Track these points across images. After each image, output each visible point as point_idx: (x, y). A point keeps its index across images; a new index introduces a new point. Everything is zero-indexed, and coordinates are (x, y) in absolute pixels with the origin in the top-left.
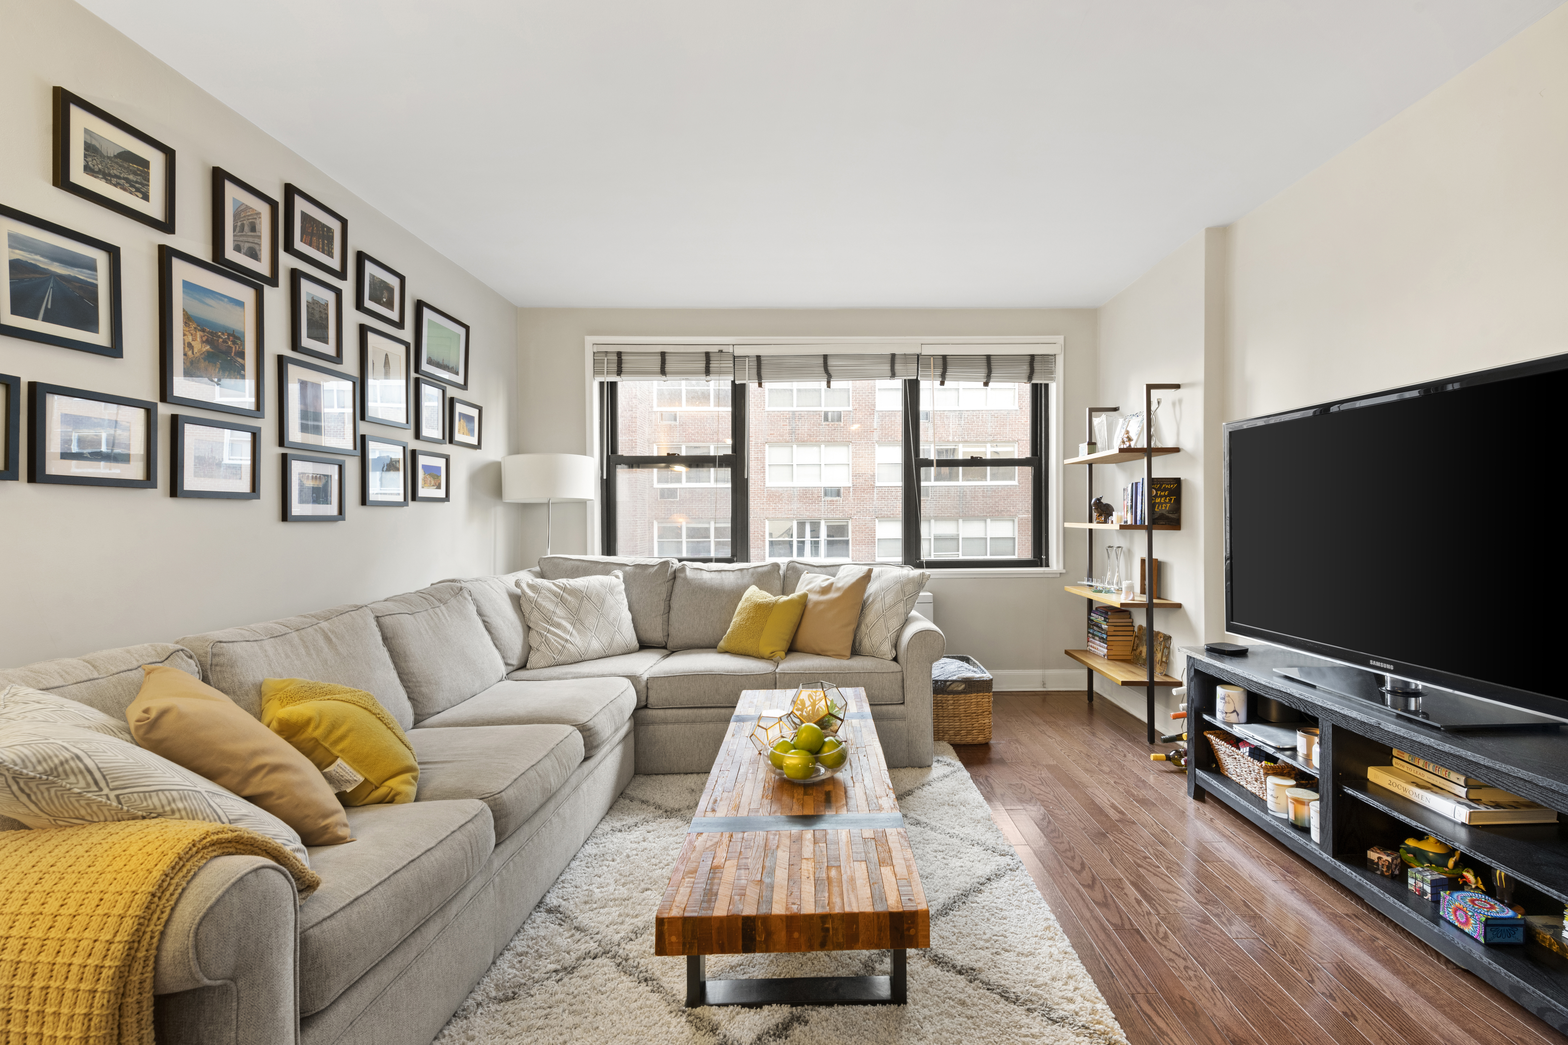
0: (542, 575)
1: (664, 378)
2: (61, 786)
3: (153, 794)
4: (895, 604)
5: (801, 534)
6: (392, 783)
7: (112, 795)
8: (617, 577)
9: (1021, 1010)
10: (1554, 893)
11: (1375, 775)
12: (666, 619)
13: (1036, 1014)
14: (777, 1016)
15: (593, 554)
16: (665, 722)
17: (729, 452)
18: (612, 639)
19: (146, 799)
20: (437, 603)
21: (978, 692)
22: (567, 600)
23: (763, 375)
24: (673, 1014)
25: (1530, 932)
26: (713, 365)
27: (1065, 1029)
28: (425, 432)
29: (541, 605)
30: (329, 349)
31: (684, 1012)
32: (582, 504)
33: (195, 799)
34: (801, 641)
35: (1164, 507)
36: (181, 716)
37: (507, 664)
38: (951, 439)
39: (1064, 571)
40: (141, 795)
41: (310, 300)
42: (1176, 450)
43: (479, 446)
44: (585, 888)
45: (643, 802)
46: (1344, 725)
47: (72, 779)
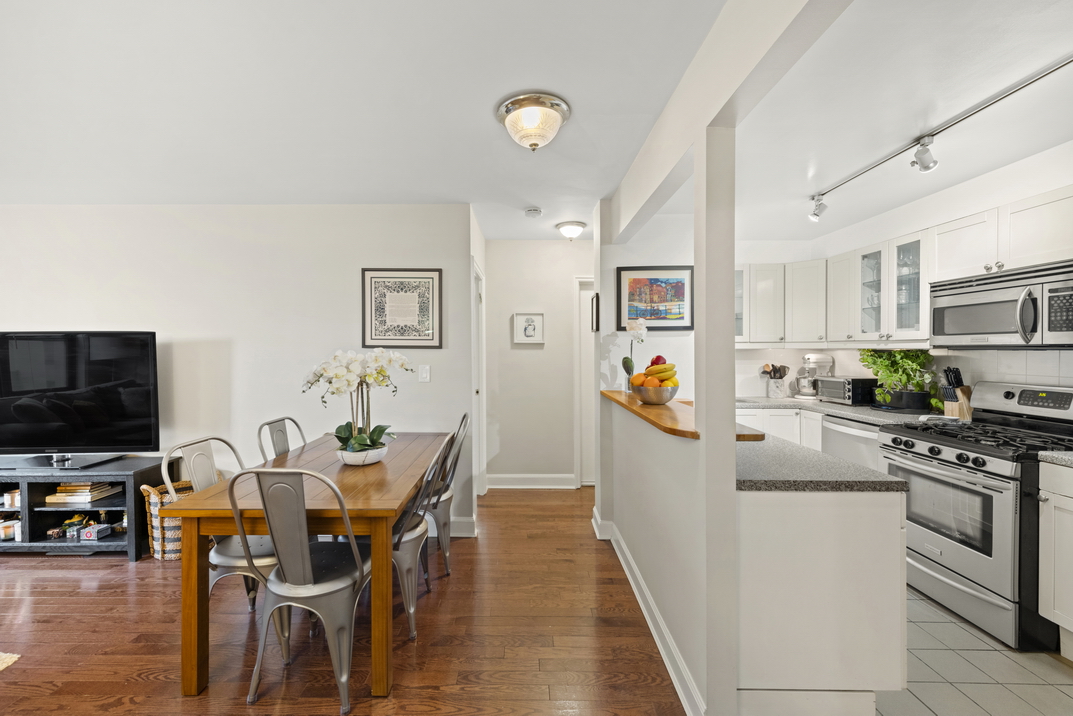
10: (119, 509)
11: (49, 499)
25: (113, 529)
46: (34, 481)
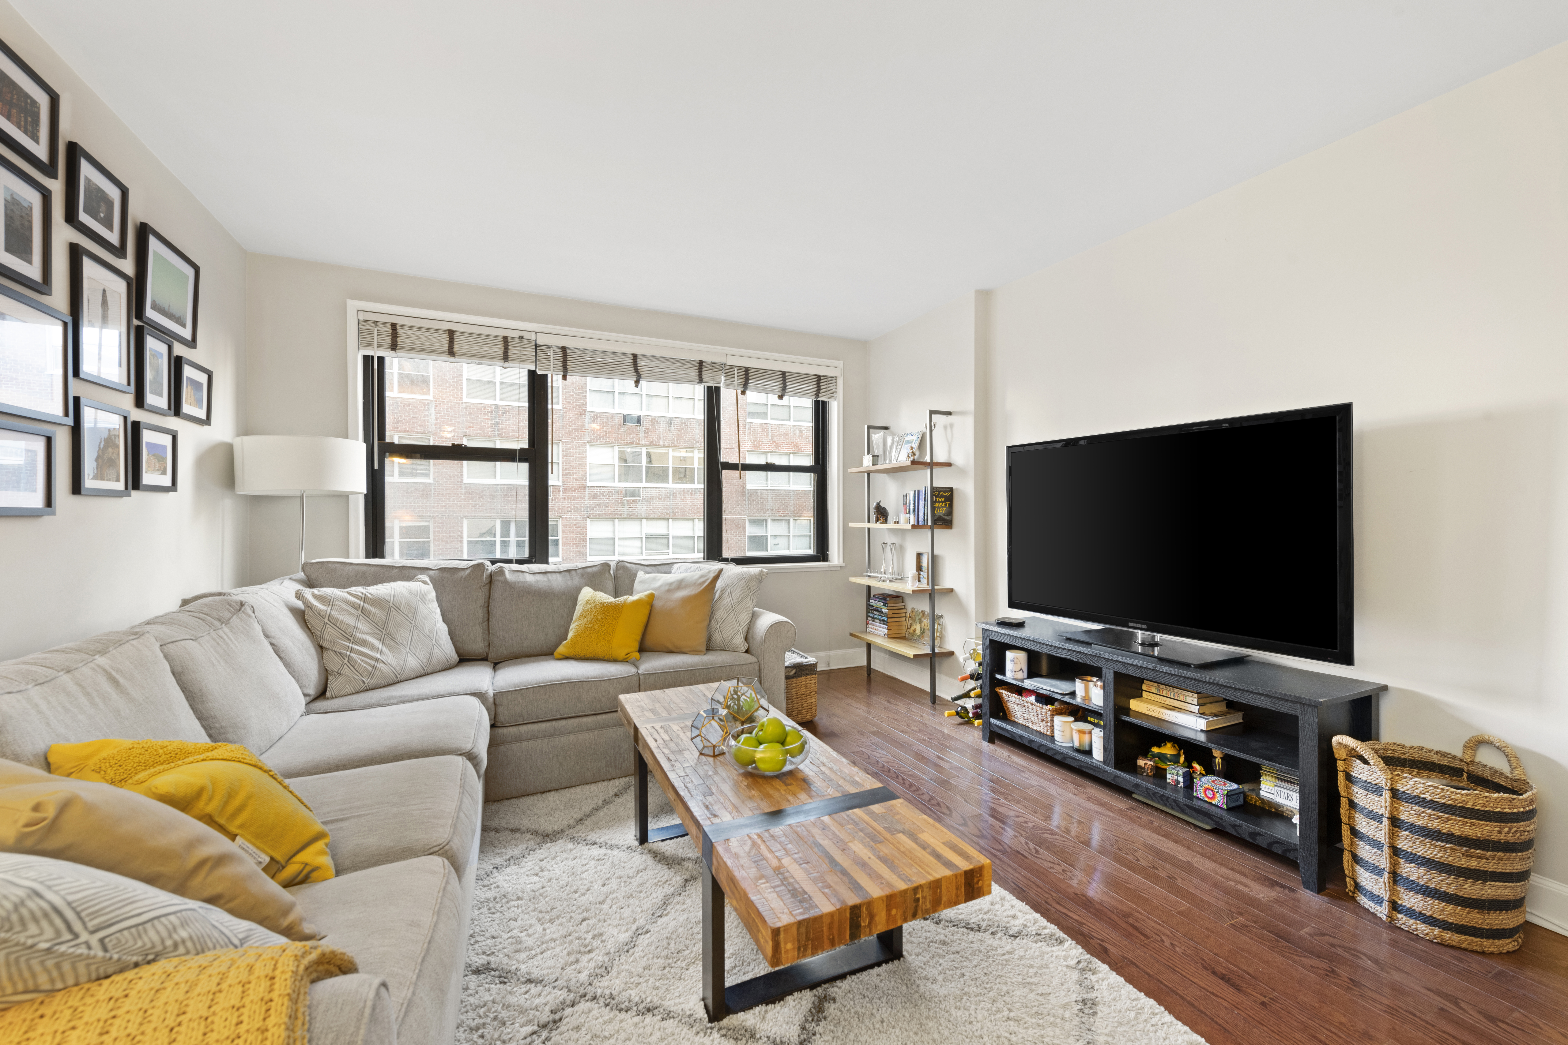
0: (310, 584)
1: (452, 359)
2: (17, 944)
3: (148, 926)
4: (743, 599)
5: (506, 533)
6: (302, 857)
7: (94, 940)
8: (425, 582)
9: (987, 935)
11: (1136, 705)
12: (486, 628)
13: (999, 935)
14: (804, 1003)
15: (357, 557)
16: (519, 739)
17: (525, 445)
18: (431, 654)
19: (140, 936)
20: (217, 623)
21: (807, 675)
22: (370, 612)
23: (569, 367)
24: (702, 1034)
26: (512, 351)
27: (1025, 941)
28: (151, 399)
29: (337, 620)
30: (33, 271)
31: (712, 1028)
32: (344, 497)
33: (196, 920)
34: (650, 641)
35: (942, 511)
36: (90, 808)
37: (305, 695)
38: (661, 443)
39: (844, 565)
40: (133, 930)
41: (9, 198)
42: (949, 465)
43: (208, 421)
44: (506, 936)
45: (512, 830)
47: (33, 929)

> [What the exercise asks] Everything in the data except the pictures must appear in your answer unchanged.

> [Solution for this problem]
Track these points across images. After each image, output each visible point as point_idx: (x, y). A point keeps its index across images; a new index introduces a new point. Everything is zero-indexed, and coordinates are (x, y) in absolute pixels with the origin in the top-left.
0: (542, 575)
1: (664, 378)
2: (61, 786)
3: (153, 794)
4: (895, 604)
5: (801, 534)
6: (392, 783)
7: (112, 795)
8: (617, 577)
9: (1021, 1010)
10: (1554, 893)
11: (1375, 775)
12: (666, 619)
13: (1036, 1014)
14: (777, 1016)
15: (593, 554)
16: (665, 722)
17: (729, 452)
18: (612, 639)
19: (146, 799)
20: (437, 603)
21: (978, 692)
22: (567, 600)
23: (763, 375)
24: (673, 1014)
25: (1530, 932)
26: (713, 365)
27: (1065, 1029)
28: (425, 432)
29: (541, 605)
30: (329, 349)
31: (684, 1012)
32: (582, 504)
33: (195, 799)
34: (801, 641)
35: (1164, 507)
36: (181, 716)
37: (507, 664)
38: (951, 439)
39: (1064, 571)
40: (141, 795)
41: (310, 300)
42: (1176, 450)
43: (479, 446)
44: (585, 888)
45: (643, 802)
46: (1344, 725)
47: (72, 779)
10: (119, 509)
11: (49, 499)
25: (113, 529)
46: (34, 481)
0: (310, 584)
1: (452, 359)
2: (17, 944)
3: (148, 926)
4: (743, 599)
5: (506, 533)
6: (302, 857)
7: (94, 940)
8: (425, 582)
9: (987, 935)
11: (1136, 705)
12: (486, 628)
13: (999, 935)
14: (804, 1003)
15: (357, 557)
16: (519, 739)
17: (525, 445)
18: (431, 654)
19: (140, 936)
20: (217, 623)
21: (807, 675)
22: (370, 612)
23: (569, 367)
24: (702, 1034)
26: (512, 351)
27: (1025, 941)
28: (151, 399)
29: (337, 620)
30: (33, 271)
31: (712, 1028)
32: (344, 497)
33: (196, 920)
34: (650, 641)
35: (942, 511)
36: (90, 808)
37: (305, 695)
38: (661, 443)
39: (844, 565)
40: (133, 930)
41: (9, 198)
42: (949, 465)
43: (208, 421)
44: (506, 936)
45: (512, 830)
47: (33, 929)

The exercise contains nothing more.